Required action: Could all of the entries be written out exactly, with any pictures omitted?

Dataset entries:
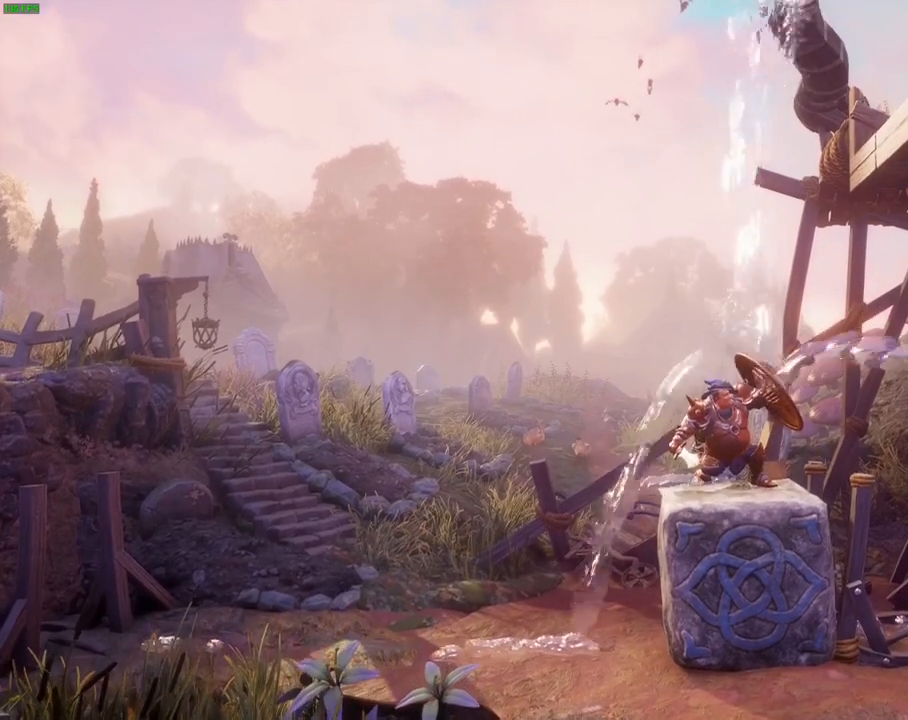
{"buttons": [], "left_stick": "center", "right_stick": "up-right", "events": []}
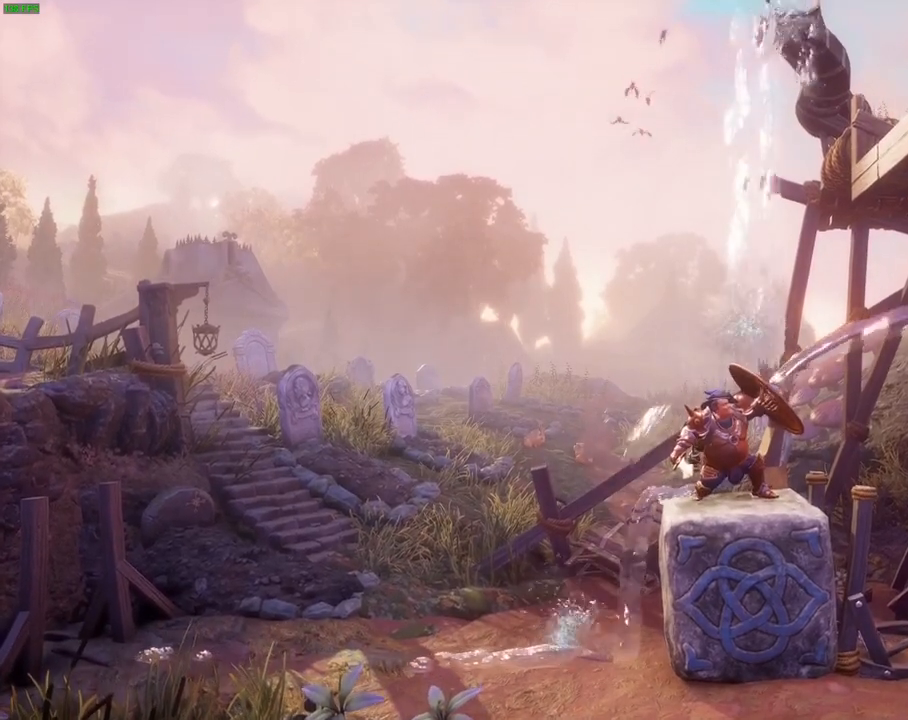
{"buttons": [], "left_stick": "center", "right_stick": "up-right", "events": []}
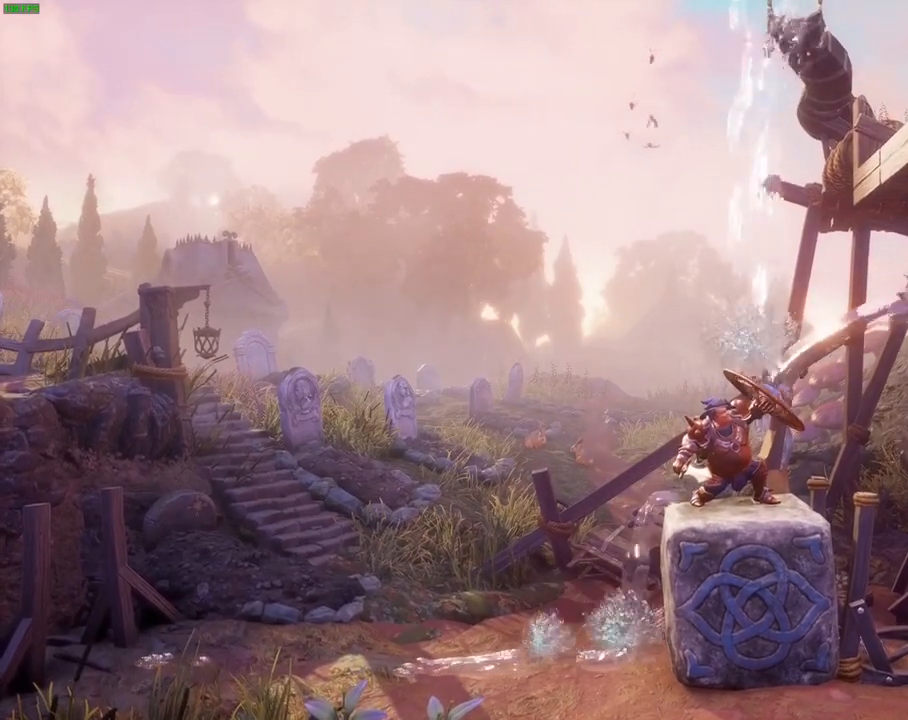
{"buttons": [], "left_stick": "center", "right_stick": "up-right", "events": []}
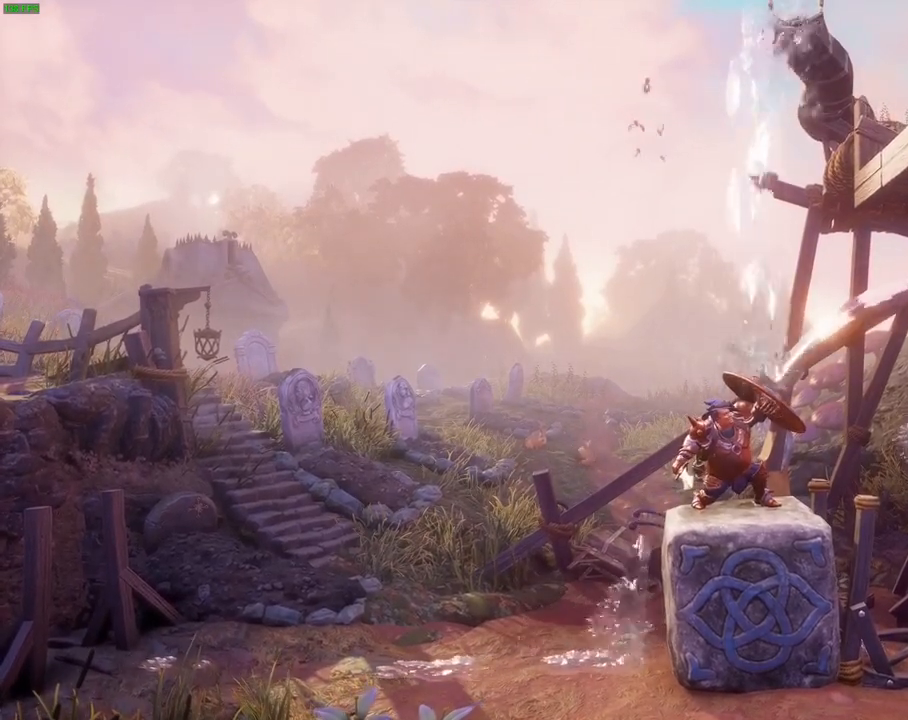
{"buttons": [], "left_stick": "center", "right_stick": "up-right", "events": []}
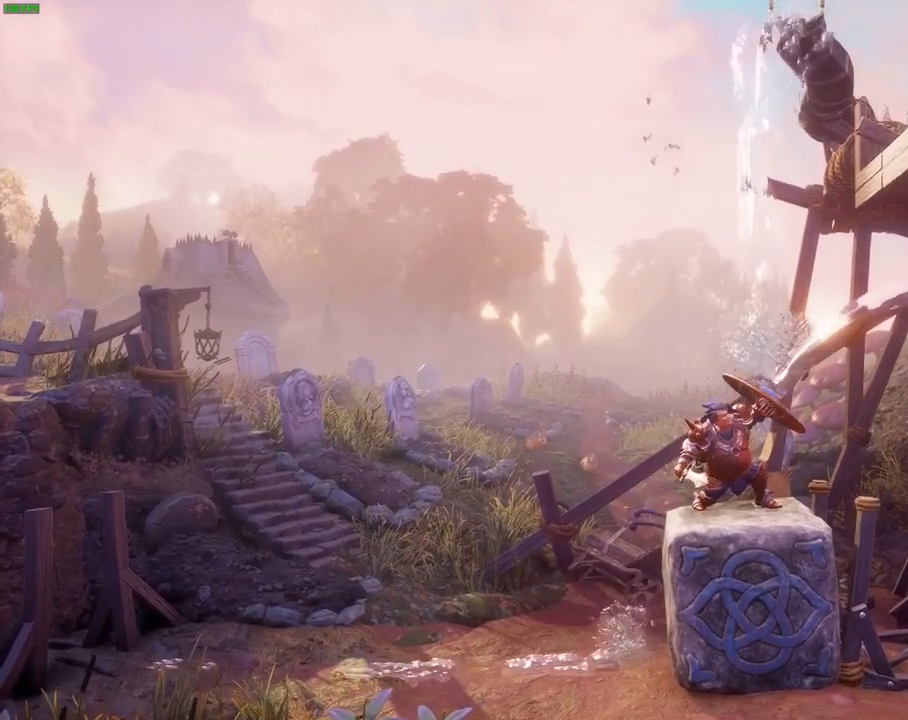
{"buttons": [], "left_stick": "center", "right_stick": "up-right", "events": []}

Solution for this task:
{"buttons": [], "left_stick": "center", "right_stick": "up-right", "events": []}
{"buttons": [], "left_stick": "center", "right_stick": "up-right", "events": []}
{"buttons": [], "left_stick": "center", "right_stick": "up-right", "events": []}
{"buttons": [], "left_stick": "center", "right_stick": "up-right", "events": []}
{"buttons": [], "left_stick": "center", "right_stick": "up-right", "events": []}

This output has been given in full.